*** Opening of RECORDS TO USE ***

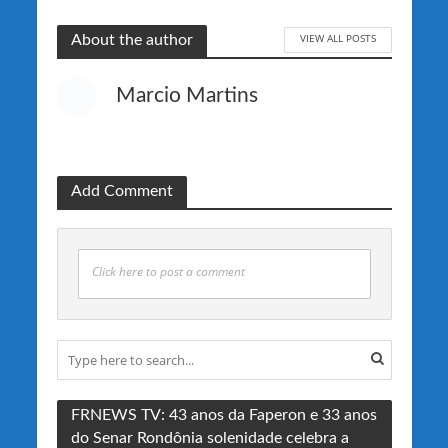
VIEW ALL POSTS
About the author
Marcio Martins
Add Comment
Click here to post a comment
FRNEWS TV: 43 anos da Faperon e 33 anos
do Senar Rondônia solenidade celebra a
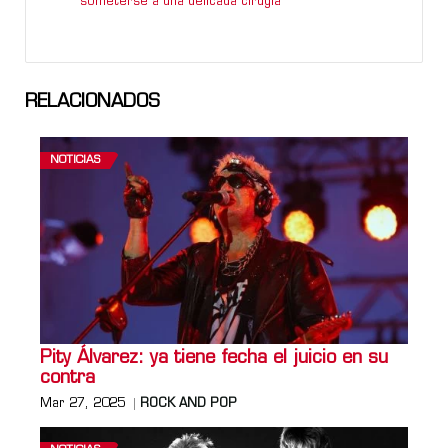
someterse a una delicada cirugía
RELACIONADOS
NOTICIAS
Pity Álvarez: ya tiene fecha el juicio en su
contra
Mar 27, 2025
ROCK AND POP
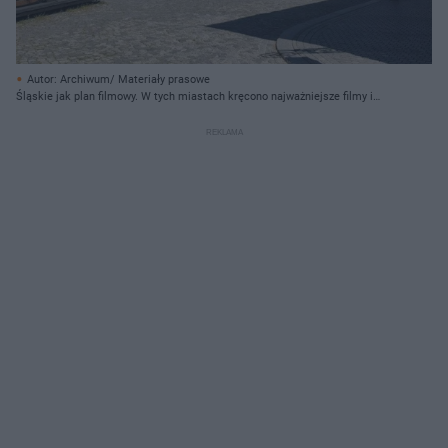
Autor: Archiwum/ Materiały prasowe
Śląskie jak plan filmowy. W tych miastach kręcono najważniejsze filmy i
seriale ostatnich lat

*** Close of RECORDS TO USE ***
*** Opening of RECORDS TO USE ***

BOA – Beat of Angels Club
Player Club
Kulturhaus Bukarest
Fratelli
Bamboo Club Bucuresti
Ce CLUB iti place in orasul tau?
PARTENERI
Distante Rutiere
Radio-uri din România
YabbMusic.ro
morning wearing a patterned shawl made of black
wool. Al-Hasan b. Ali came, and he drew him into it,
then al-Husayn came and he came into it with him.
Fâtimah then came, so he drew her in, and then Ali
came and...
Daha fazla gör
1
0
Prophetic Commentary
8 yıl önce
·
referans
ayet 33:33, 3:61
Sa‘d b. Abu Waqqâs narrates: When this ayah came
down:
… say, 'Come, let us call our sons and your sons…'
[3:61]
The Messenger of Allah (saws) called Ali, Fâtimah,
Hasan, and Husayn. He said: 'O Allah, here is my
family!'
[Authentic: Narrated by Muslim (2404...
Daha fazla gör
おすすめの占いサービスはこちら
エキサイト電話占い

*** Close of RECORDS TO USE ***
*** Opening of RECORDS TO USE ***

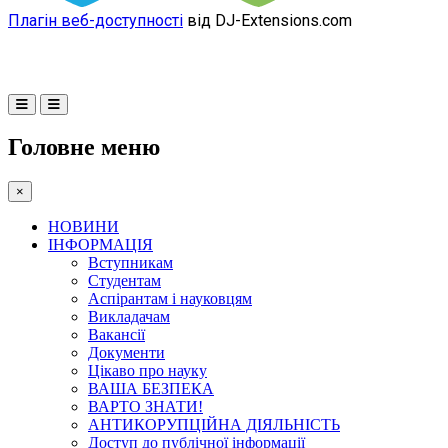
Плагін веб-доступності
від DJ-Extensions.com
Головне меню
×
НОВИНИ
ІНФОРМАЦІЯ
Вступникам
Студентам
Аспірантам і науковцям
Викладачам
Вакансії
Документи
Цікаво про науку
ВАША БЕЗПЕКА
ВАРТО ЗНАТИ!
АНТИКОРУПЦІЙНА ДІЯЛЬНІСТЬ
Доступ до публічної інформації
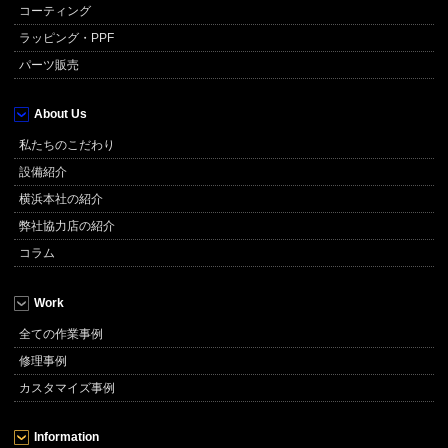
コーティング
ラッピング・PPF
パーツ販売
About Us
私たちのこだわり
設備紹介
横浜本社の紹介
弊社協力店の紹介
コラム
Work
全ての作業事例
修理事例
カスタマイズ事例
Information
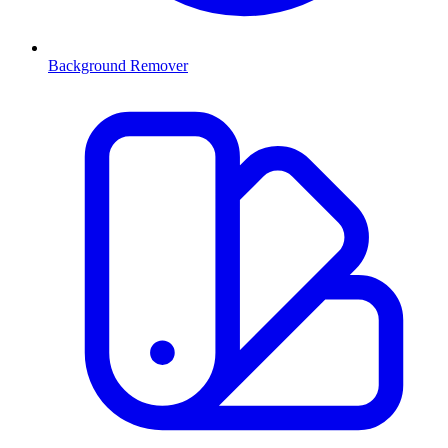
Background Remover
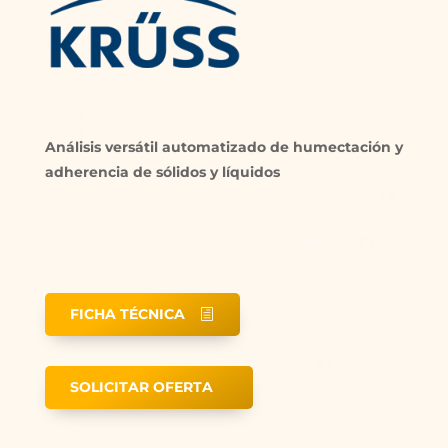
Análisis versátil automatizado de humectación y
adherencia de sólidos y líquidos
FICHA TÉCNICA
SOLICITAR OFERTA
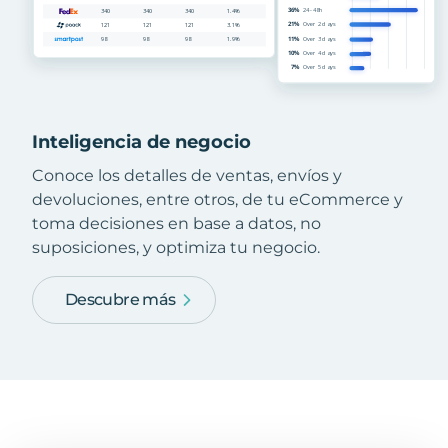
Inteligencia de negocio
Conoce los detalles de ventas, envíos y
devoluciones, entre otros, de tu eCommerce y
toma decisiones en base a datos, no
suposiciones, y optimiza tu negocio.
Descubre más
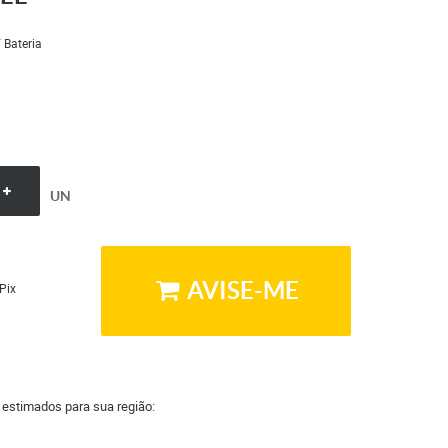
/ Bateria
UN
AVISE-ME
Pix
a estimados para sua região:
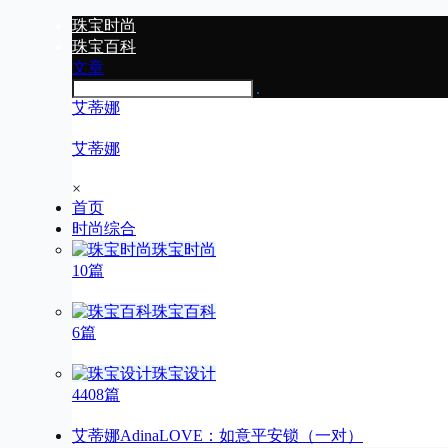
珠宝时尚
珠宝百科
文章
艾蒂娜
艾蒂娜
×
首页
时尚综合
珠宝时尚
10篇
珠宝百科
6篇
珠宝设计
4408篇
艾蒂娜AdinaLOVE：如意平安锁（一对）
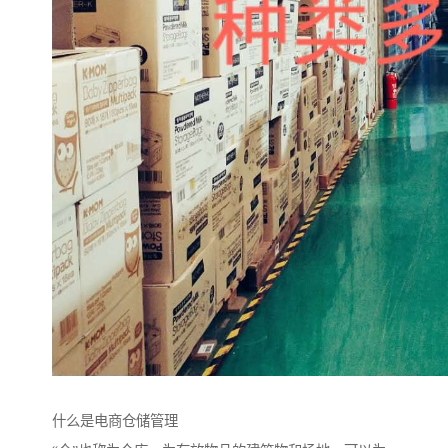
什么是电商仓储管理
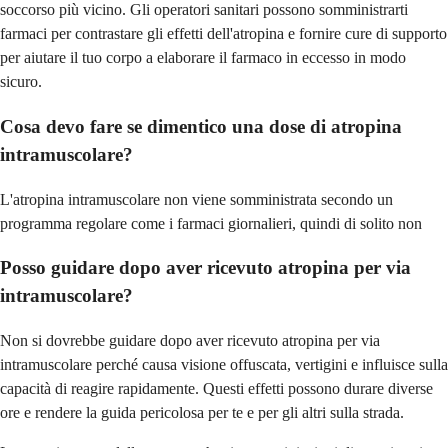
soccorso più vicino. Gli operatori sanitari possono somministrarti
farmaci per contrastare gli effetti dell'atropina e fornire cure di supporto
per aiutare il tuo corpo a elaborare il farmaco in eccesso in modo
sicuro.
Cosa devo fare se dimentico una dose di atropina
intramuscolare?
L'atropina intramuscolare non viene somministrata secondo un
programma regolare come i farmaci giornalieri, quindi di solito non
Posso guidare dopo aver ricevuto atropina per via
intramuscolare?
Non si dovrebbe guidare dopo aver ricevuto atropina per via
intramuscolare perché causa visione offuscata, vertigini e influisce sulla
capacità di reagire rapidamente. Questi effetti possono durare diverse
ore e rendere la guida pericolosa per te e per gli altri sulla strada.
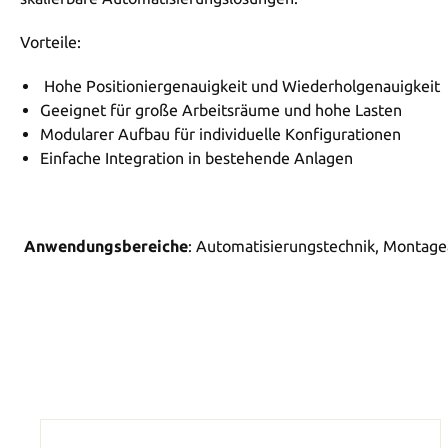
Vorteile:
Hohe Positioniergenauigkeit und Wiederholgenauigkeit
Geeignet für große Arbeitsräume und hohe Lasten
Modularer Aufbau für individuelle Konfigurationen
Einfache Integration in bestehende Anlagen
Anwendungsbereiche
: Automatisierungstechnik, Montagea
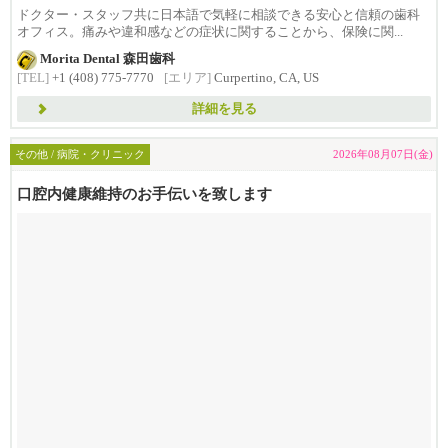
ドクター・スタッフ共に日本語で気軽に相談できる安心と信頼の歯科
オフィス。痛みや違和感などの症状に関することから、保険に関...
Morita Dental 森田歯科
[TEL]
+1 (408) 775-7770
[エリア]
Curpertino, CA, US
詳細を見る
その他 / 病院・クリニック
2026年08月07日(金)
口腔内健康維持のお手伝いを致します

*** Close of RECORDS TO USE ***

Which lines in the rows above contain the word "farmaci"? Report each of them in full.

ANSWER BOX –
farmaci per contrastare gli effetti dell'atropina e fornire cure di supporto
programma regolare come i farmaci giornalieri, quindi di solito non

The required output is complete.